§ **About this exercise**:
Whenever the word "Left" turns up in a line below, that line should be copied.

★ ★ ★

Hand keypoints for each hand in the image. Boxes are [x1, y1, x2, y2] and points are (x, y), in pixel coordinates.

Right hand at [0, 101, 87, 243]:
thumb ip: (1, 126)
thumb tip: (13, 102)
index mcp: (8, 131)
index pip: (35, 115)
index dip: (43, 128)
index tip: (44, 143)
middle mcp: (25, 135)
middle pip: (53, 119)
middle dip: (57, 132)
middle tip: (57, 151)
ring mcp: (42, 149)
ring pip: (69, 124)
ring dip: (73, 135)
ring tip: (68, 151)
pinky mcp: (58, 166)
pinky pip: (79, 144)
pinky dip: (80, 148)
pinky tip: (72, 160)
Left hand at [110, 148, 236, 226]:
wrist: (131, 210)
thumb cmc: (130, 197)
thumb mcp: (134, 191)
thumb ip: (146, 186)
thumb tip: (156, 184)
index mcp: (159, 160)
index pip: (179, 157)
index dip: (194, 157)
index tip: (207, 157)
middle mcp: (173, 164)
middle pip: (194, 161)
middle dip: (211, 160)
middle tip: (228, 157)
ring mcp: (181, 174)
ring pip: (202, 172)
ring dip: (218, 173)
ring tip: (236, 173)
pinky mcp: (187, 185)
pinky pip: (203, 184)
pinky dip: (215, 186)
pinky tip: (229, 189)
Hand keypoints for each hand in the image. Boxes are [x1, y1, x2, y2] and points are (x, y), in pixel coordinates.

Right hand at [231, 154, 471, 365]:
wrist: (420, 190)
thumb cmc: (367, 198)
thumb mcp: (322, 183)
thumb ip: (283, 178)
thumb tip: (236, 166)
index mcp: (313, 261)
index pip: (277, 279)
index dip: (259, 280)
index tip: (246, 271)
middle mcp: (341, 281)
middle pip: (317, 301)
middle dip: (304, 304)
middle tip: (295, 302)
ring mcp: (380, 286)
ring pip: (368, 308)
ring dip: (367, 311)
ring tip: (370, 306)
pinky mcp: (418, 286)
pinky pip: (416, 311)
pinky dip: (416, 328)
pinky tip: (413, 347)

★ ★ ★

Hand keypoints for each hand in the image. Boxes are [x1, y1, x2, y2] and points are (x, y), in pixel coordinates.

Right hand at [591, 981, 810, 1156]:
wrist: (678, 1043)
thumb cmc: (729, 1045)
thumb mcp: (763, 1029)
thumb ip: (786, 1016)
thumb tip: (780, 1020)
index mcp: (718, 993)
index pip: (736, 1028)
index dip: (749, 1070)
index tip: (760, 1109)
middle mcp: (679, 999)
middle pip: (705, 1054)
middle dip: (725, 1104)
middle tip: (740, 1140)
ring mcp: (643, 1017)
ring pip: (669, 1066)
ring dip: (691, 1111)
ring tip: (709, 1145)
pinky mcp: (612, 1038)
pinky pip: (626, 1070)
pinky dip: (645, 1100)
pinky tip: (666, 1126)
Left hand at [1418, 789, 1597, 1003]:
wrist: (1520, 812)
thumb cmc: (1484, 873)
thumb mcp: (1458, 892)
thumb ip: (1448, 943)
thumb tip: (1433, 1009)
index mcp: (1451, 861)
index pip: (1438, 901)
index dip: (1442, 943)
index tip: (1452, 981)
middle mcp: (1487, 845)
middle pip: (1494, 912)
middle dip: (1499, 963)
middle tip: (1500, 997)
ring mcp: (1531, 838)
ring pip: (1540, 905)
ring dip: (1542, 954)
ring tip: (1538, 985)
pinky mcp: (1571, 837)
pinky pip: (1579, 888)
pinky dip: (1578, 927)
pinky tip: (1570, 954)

★ ★ ★

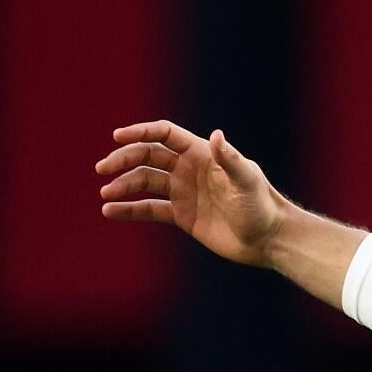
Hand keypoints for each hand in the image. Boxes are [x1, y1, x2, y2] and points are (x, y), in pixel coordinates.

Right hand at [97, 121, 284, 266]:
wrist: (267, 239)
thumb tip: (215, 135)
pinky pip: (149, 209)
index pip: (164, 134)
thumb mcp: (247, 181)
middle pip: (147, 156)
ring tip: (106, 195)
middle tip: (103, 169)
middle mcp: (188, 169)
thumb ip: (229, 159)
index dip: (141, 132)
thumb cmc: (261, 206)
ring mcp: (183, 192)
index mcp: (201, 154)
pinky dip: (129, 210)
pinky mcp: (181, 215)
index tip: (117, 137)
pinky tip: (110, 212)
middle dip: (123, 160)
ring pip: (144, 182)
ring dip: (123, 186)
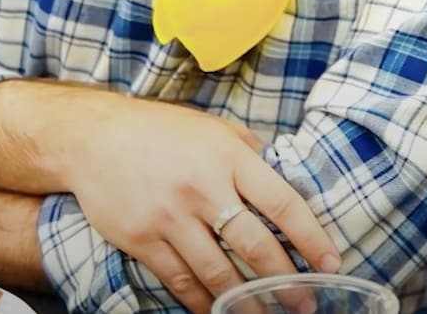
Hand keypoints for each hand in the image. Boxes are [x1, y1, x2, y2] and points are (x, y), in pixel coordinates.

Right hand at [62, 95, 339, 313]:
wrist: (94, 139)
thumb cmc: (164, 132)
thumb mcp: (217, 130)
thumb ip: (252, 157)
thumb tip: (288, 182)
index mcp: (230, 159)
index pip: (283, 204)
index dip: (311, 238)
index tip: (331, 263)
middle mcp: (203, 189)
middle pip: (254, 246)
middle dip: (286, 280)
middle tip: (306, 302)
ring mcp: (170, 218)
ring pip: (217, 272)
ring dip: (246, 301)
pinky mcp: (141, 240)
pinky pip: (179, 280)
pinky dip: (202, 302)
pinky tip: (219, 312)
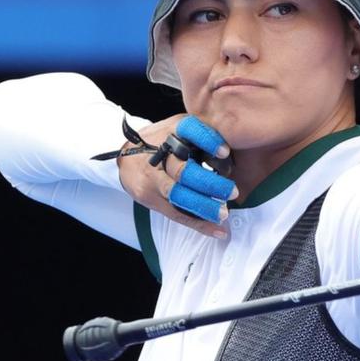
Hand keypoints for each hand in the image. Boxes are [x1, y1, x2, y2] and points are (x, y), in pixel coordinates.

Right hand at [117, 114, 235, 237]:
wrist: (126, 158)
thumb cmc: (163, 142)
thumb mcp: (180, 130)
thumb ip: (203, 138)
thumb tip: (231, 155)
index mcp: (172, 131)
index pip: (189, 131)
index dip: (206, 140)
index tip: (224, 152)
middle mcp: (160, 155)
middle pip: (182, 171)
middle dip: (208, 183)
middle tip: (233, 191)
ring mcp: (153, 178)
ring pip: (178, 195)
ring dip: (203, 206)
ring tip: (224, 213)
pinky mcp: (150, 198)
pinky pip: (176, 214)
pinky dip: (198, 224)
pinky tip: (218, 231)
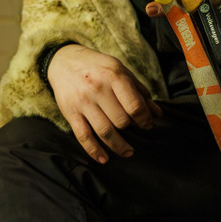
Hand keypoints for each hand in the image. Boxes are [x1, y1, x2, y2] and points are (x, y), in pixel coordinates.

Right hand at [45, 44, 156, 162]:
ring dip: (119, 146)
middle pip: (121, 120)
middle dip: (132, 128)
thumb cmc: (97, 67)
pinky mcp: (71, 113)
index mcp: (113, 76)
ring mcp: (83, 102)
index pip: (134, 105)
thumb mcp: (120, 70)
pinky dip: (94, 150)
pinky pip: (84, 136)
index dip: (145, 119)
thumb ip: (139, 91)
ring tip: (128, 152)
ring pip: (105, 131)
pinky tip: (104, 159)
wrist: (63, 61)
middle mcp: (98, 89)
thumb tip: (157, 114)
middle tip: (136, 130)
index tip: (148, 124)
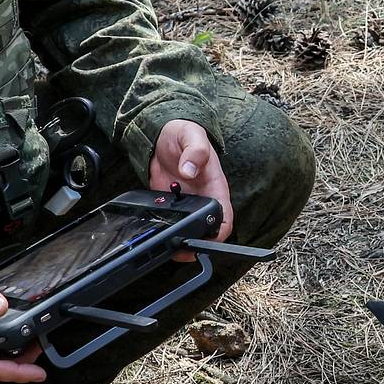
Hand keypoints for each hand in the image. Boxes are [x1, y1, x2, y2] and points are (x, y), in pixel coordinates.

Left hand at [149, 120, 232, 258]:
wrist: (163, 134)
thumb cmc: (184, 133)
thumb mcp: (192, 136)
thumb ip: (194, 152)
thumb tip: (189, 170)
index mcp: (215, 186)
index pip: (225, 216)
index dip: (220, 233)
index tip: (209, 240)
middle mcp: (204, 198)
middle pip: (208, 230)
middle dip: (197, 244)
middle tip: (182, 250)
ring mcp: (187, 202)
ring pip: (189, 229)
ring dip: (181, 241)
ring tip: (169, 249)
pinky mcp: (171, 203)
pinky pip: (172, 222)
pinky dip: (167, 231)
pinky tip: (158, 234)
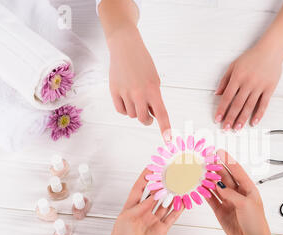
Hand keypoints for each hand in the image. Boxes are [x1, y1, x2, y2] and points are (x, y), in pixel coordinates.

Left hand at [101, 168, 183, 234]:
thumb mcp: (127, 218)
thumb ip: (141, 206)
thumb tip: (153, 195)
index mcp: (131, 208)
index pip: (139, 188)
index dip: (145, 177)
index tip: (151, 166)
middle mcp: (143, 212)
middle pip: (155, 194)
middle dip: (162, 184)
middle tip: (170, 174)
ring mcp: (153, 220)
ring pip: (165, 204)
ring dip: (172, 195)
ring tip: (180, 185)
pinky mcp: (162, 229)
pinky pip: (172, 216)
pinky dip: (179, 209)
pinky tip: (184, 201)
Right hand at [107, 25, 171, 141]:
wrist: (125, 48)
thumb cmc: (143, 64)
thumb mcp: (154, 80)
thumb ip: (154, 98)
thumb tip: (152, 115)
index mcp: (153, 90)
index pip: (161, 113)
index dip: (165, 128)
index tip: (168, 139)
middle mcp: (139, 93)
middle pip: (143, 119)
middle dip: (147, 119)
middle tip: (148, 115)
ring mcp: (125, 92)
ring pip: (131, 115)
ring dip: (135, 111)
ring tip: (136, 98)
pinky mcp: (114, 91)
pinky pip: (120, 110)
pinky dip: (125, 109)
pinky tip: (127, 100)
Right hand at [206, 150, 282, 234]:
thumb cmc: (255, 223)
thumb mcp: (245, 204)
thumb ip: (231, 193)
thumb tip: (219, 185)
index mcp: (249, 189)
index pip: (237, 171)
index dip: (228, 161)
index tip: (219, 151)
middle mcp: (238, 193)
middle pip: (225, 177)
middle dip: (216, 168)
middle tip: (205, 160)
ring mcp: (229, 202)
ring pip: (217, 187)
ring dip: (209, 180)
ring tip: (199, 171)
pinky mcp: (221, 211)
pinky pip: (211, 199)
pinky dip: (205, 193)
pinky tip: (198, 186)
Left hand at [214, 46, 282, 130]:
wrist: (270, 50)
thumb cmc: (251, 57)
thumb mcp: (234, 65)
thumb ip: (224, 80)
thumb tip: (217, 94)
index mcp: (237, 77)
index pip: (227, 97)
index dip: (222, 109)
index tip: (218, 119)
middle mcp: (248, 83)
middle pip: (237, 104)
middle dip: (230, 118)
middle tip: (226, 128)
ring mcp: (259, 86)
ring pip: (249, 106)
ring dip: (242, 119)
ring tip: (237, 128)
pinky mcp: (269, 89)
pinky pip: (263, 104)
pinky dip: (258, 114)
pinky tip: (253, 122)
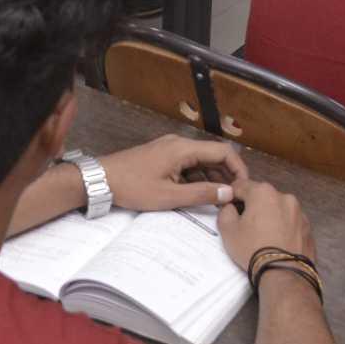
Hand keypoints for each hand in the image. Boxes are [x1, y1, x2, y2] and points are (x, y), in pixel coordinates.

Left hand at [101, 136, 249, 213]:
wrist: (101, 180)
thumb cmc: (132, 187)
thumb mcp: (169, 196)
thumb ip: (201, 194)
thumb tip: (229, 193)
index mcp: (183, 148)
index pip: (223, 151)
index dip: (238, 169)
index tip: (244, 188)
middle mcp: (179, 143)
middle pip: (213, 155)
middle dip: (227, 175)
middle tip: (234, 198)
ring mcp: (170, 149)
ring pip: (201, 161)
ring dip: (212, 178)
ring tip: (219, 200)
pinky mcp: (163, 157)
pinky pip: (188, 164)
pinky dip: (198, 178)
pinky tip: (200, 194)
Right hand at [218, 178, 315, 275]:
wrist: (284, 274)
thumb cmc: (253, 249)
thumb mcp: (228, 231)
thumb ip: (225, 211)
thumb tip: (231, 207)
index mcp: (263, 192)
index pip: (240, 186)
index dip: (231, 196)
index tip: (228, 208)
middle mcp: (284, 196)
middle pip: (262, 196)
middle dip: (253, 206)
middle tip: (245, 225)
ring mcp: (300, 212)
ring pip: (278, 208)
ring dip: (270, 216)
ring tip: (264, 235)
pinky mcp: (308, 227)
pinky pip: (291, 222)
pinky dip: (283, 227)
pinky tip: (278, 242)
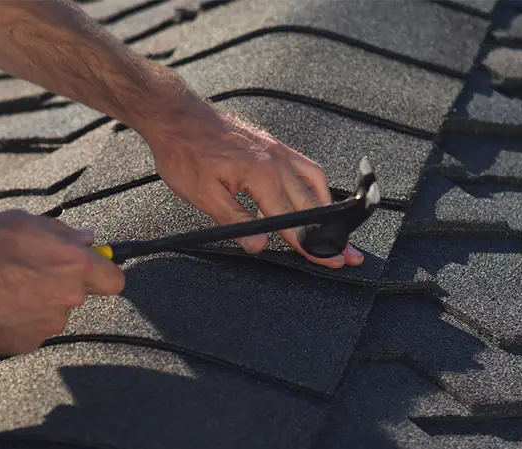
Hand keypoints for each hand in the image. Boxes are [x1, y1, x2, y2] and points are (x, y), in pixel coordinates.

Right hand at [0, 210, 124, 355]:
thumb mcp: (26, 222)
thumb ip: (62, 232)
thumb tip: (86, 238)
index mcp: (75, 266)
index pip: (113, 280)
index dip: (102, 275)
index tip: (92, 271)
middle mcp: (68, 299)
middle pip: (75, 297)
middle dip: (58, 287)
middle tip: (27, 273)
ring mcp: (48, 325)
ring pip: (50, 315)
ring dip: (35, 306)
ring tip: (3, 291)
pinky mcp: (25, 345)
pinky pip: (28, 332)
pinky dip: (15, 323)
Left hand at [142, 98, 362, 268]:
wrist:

★ ★ ★

§ **Output of the exercise**:
Left hand at [110, 148, 236, 226]:
Left hand at [1418, 789, 1597, 1003]:
Left hand at [149, 120, 232, 258]:
Left hand at [101, 168, 183, 234]:
Left hand at [214, 46, 282, 130]:
Left hand at [101, 136, 249, 213]:
Left hand at [142, 98, 362, 268]:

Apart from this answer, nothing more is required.